Before you get to dumping folks however, I think it’s worth noting that there is a possibility this guy is more concerned about preserving his privacy when it comes to dating, than preserving the mystery of his sexual identity. Some people like to keep who they are dating under wraps until they are certain the person is worth mentioning. And that has nothing to do with how far they are in or out of the closet. They rather be in a committed relationship with an individual, before they start making introductions to family/friends. From what you’ve said, I’m led to believe you two haven’t been dating too long, so you may just need to give the situation some time to unfold.

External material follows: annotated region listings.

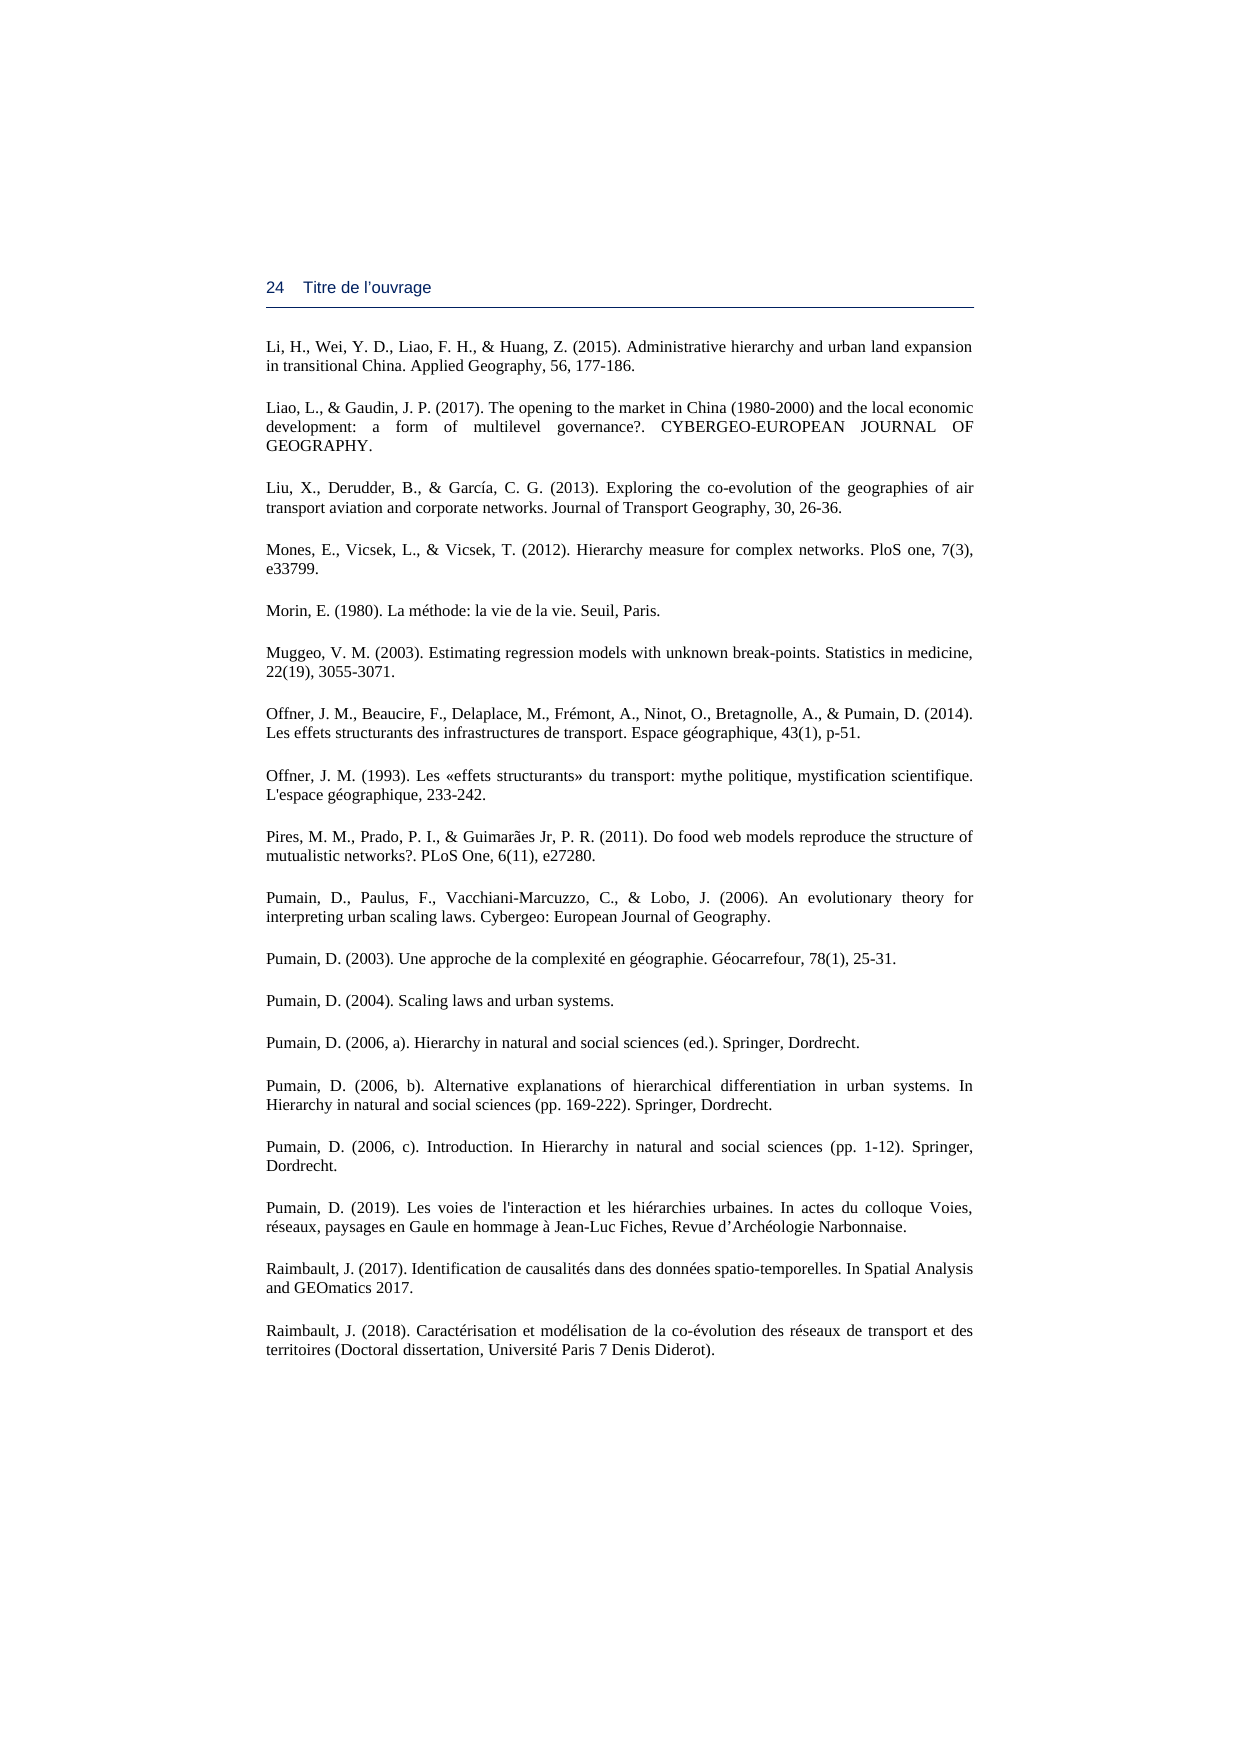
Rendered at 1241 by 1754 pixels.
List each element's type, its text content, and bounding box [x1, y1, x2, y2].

text Raimbault, J. (2017). Identification de causalités dans des données spatio-temporelles. In Spatial Analysis and GEOmatics 2017. [266, 1259, 974, 1297]
text Li, H., Wei, Y. D., Liao, F. H., & Huang, Z. (2015). Administrative hierarchy and urban land expansion in transitional China. Applied Geography, 56, 177-186. [266, 337, 974, 375]
text Pumain, D. (2004). Scaling laws and urban systems. [266, 991, 974, 1010]
text Muggeo, V. M. (2003). Estimating regression models with unknown break‐points. Statistics in medicine, 22(19), 3055-3071. [266, 643, 974, 681]
text Pumain, D., Paulus, F., Vacchiani-Marcuzzo, C., & Lobo, J. (2006). An evolutionary theory for interpreting urban scaling laws. Cybergeo: European Journal of Geography. [266, 888, 974, 926]
text Pumain, D. (2006, b). Alternative explanations of hierarchical differentiation in urban systems. In Hierarchy in natural and social sciences (pp. 169-222). Springer, Dordrecht. [266, 1075, 974, 1114]
text Pires, M. M., Prado, P. I., & Guimarães Jr, P. R. (2011). Do food web models reproduce the structure of mutualistic networks?. PLoS One, 6(11), e27280. [266, 827, 974, 865]
text Liao, L., & Gaudin, J. P. (2017). The opening to the market in China (1980-2000) and the local economic development: a form of multilevel governance?. CYBERGEO-EUROPEAN JOURNAL OF GEOGRAPHY. [266, 398, 974, 455]
text Pumain, D. (2019). Les voies de l'interaction et les hiérarchies urbaines. In actes du colloque Voies, réseaux, paysages en Gaule en hommage à Jean-Luc Fiches, Revue d’Archéologie Narbonnaise. [266, 1198, 974, 1236]
text Mones, E., Vicsek, L., & Vicsek, T. (2012). Hierarchy measure for complex networks. PloS one, 7(3), e33799. [266, 539, 974, 578]
text Raimbault, J. (2018). Caractérisation et modélisation de la co-évolution des réseaux de transport et des territoires (Doctoral dissertation, Université Paris 7 Denis Diderot). [266, 1320, 974, 1359]
text Morin, E. (1980). La méthode: la vie de la vie. Seuil, Paris. [266, 601, 974, 620]
text Pumain, D. (2006, c). Introduction. In Hierarchy in natural and social sciences (pp. 1-12). Springer, Dordrecht. [266, 1137, 974, 1175]
text Offner, J. M. (1993). Les «effets structurants» du transport: mythe politique, mystification scientifique. L'espace géographique, 233-242. [266, 765, 974, 804]
text Pumain, D. (2006, a). Hierarchy in natural and social sciences (ed.). Springer, Dordrecht. [266, 1033, 974, 1052]
text Liu, X., Derudder, B., & García, C. G. (2013). Exploring the co-evolution of the geographies of air transport aviation and corporate networks. Journal of Transport Geography, 30, 26-36. [266, 478, 974, 517]
text Offner, J. M., Beaucire, F., Delaplace, M., Frémont, A., Ninot, O., Bretagnolle, A., & Pumain, D. (2014). Les effets structurants des infrastructures de transport. Espace géographique, 43(1), p-51. [266, 704, 974, 742]
text Pumain, D. (2003). Une approche de la complexité en géographie. Géocarrefour, 78(1), 25-31. [266, 949, 974, 968]
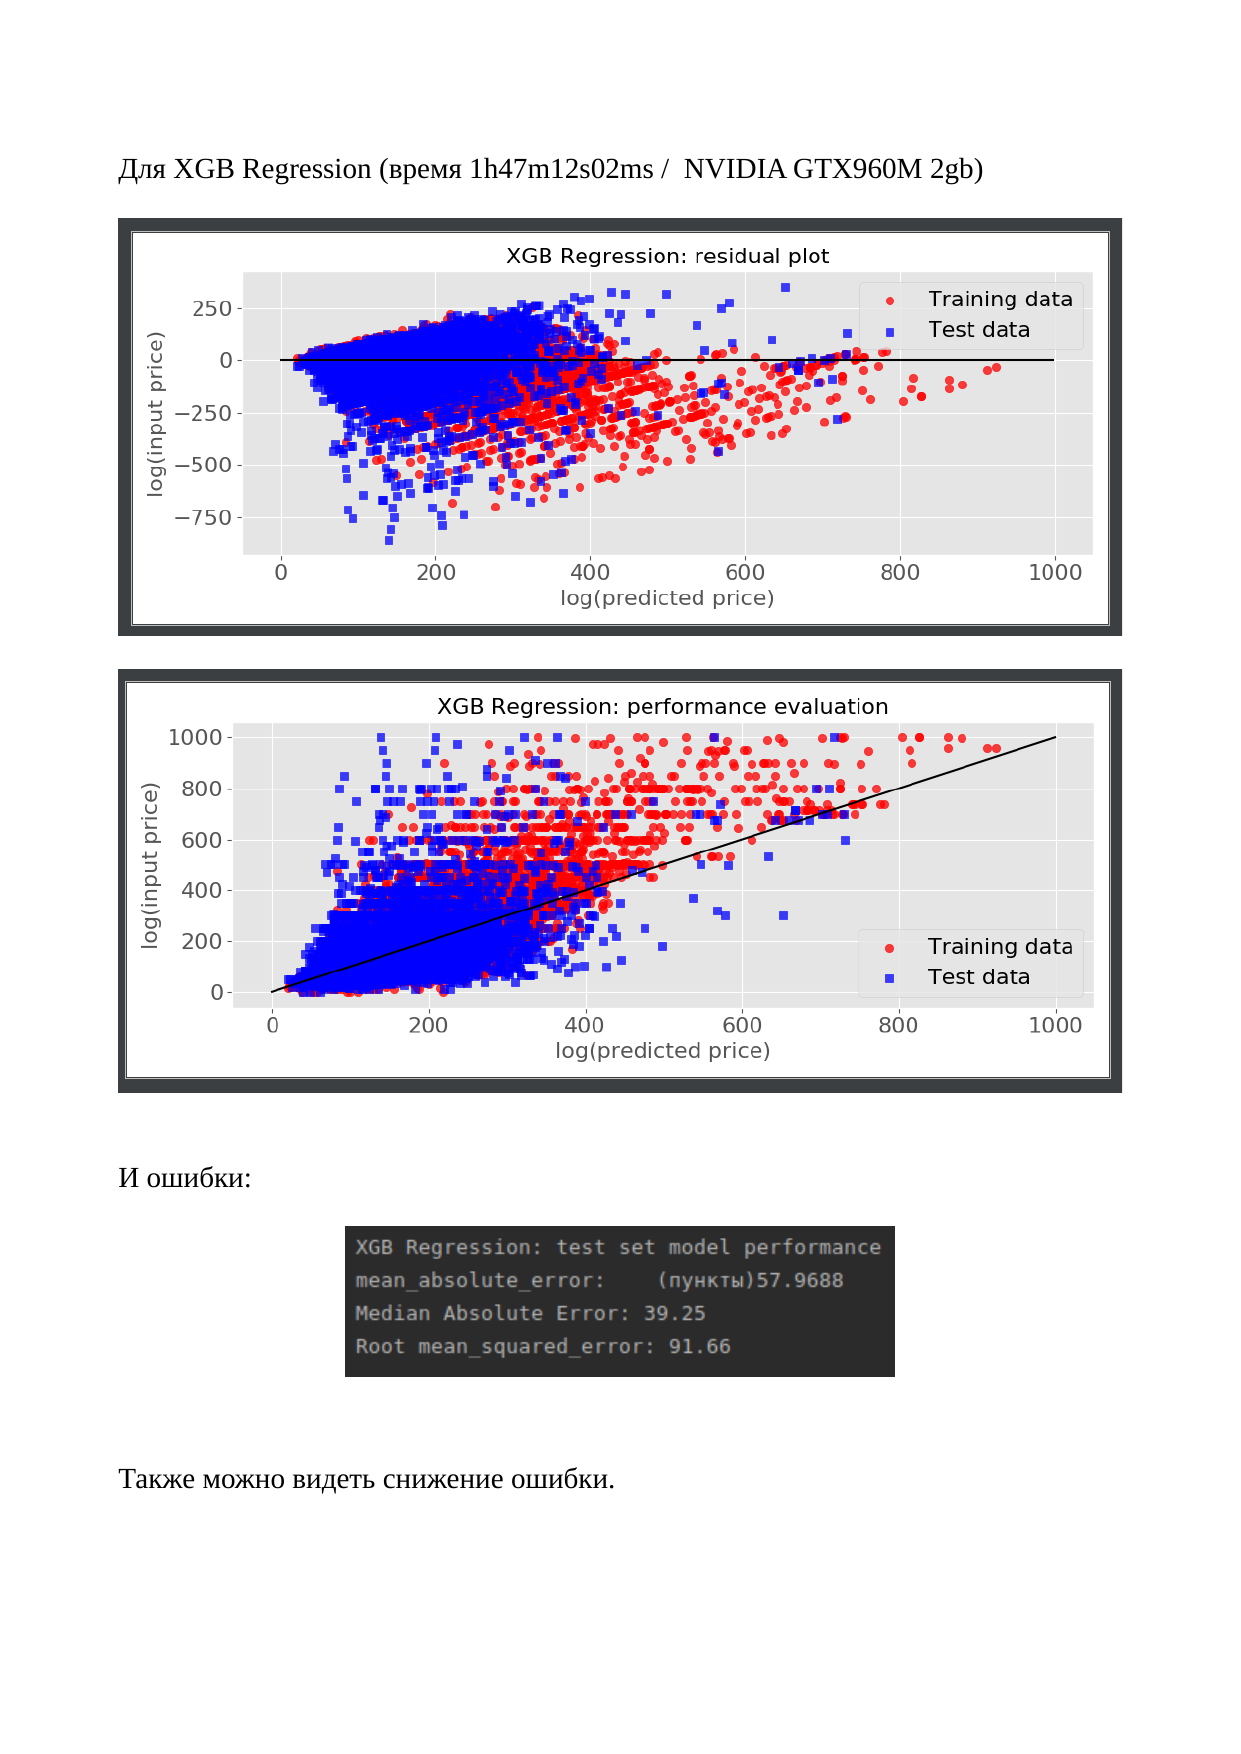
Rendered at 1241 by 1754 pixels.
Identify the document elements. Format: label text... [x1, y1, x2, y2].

picture [118, 669, 1123, 1093]
picture [345, 1226, 895, 1377]
text Для XGB Regression (время 1h47m12s02ms / NVIDIA GTX960M 2gb) [118, 152, 1122, 185]
text Также можно видеть снижение ошибки. [118, 1462, 1122, 1495]
text И ошибки: [118, 1160, 1122, 1193]
picture [118, 218, 1123, 636]
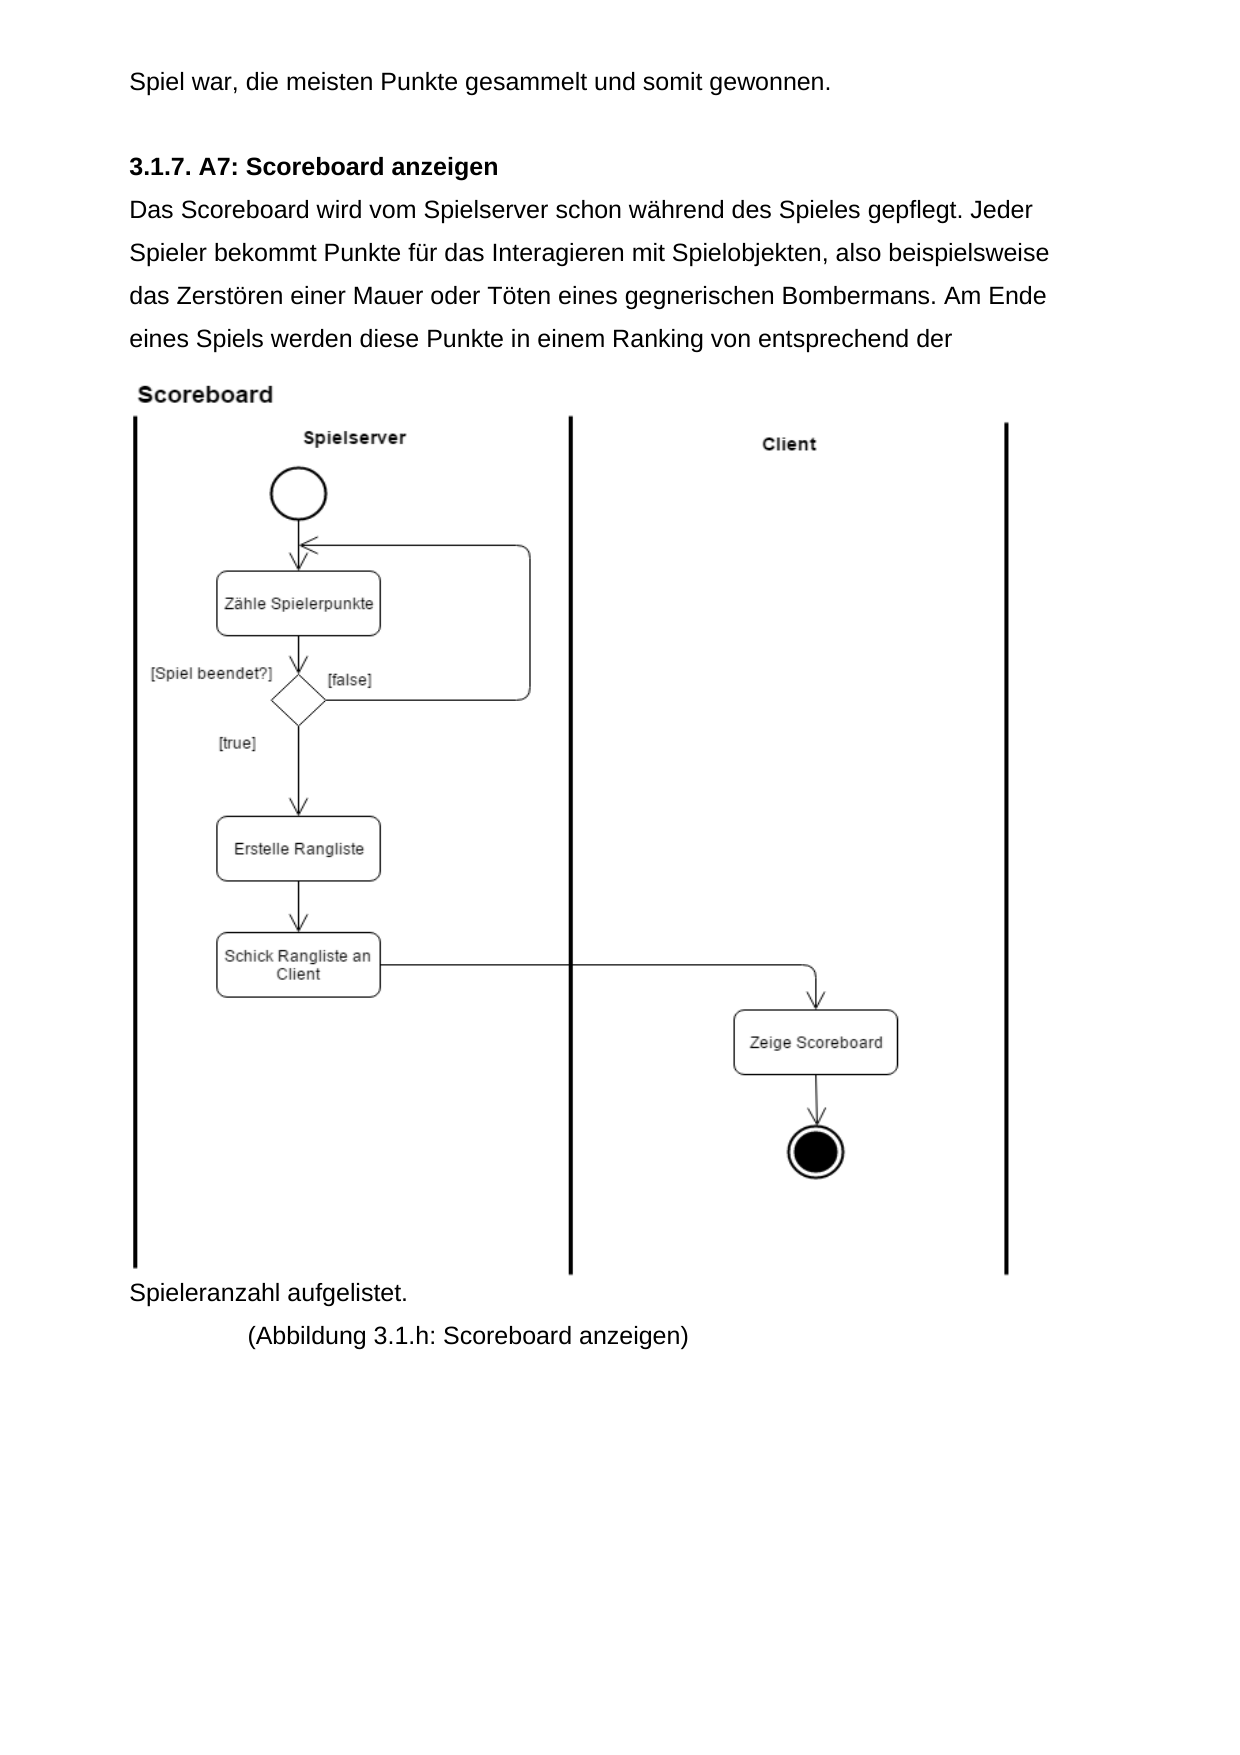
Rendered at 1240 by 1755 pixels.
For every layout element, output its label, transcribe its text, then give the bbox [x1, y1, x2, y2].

text Das Scoreboard wird vom Spielserver schon während des Spieles gepflegt. Jeder Spieler bekommt Punkte für das Interagieren mit Spielobjekten, also beispielsweise das Zerstören einer Mauer oder Töten eines gegnerischen Bombermans. Am Ende eines Spiels werden diese Punkte in einem Ranking von entsprechend der Spieleranzahl aufgelistet. [129, 195, 1089, 1306]
text Spiel war, die meisten Punkte gesammelt und somit gewonnen. [129, 66, 1089, 95]
text (Abbildung 3.1.h: Scoreboard anzeigen) [129, 1321, 1089, 1349]
text 3.1.7. A7: Scoreboard anzeigen [129, 152, 1089, 180]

Me personally, I consider myself to be relatively discrete about my sexuality. Now that has nothing to do with me being ashamed to be gay, but more with the fact it’s not everyone’s business who is behind my bedroom doors. I don’t think I’ll ever be the type to walk hand in hand down the street with a man I’m just dating, or introduce him to everyone as more than a friend. And I’ve dated someone who tried to pressure the issue of introductions and PDA, and that made me feel very uncomfortable. Needless to say, we eventually didn’t make it.
Here are my suggestions going forward.
- Before you make a concrete decision on whether to keep him or dump him, sit down and talk to him. It’s important you get a sense about where his head is at in terms of his sexuality and whether he is ashamed of it, or just wish to his business his business.
- Remember, just because someone is discrete with his/her sexuality, doesn’t mean that person is not out of the closet.
- Should you decide to stay with this guy, DO NOT PRESSURE him into being the outwardly open person you may want him to be. It is not your job to try to conform him into something he is not ready to be, or may never be. Pressuring him in this regard will more than likely backfire.